(Beginning of Exercise material)

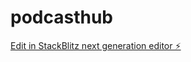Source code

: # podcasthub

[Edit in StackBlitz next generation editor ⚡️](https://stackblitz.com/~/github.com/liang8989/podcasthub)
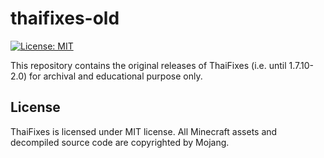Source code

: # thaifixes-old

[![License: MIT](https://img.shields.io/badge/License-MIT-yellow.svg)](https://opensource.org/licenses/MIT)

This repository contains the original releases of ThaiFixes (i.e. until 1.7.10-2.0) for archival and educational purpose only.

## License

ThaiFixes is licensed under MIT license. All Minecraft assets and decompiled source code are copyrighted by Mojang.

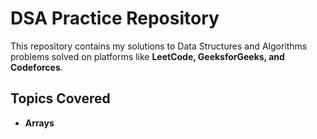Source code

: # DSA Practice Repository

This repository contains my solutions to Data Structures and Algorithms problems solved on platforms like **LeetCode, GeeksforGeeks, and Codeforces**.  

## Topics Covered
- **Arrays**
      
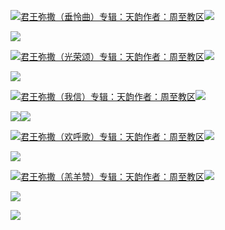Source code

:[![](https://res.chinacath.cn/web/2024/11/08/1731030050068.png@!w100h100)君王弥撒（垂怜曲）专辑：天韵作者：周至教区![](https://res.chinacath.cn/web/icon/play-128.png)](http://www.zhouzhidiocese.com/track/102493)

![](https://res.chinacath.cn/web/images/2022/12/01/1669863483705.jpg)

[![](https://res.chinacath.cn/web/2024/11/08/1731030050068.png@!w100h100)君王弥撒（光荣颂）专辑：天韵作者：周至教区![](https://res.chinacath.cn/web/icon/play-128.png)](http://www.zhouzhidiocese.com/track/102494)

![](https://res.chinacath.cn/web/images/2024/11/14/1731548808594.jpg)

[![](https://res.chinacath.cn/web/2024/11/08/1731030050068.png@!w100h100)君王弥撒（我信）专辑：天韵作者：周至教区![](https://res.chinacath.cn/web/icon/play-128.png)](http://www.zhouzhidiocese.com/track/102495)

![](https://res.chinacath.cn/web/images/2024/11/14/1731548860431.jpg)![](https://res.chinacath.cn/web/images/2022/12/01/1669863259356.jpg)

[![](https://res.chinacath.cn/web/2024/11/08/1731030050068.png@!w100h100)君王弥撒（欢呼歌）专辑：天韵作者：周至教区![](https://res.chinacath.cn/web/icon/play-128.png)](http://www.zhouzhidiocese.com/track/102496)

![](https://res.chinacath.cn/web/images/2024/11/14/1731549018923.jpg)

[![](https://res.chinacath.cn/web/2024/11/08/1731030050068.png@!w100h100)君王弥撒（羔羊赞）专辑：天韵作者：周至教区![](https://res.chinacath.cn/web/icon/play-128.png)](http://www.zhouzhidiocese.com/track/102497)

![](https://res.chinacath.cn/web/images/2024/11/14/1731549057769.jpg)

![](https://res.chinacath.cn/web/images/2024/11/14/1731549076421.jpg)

(End of Exercise material)
(Beginning of Exercise material)

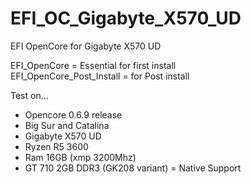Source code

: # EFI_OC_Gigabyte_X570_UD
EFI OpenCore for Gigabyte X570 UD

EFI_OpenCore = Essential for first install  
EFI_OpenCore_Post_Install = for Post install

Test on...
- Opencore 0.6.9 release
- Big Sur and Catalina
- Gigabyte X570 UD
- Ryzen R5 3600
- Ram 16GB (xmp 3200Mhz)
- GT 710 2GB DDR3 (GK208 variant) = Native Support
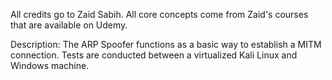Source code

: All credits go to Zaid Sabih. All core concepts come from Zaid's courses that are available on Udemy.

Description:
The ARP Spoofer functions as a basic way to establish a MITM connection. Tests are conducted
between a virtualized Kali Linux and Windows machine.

(End of Exercise material)

Instructions for the task
All lines in the listing above that contain "podcasthub" should be shown.

Task output
: # podcasthub
[Edit in StackBlitz next generation editor ⚡️](https://stackblitz.com/~/github.com/liang8989/podcasthub)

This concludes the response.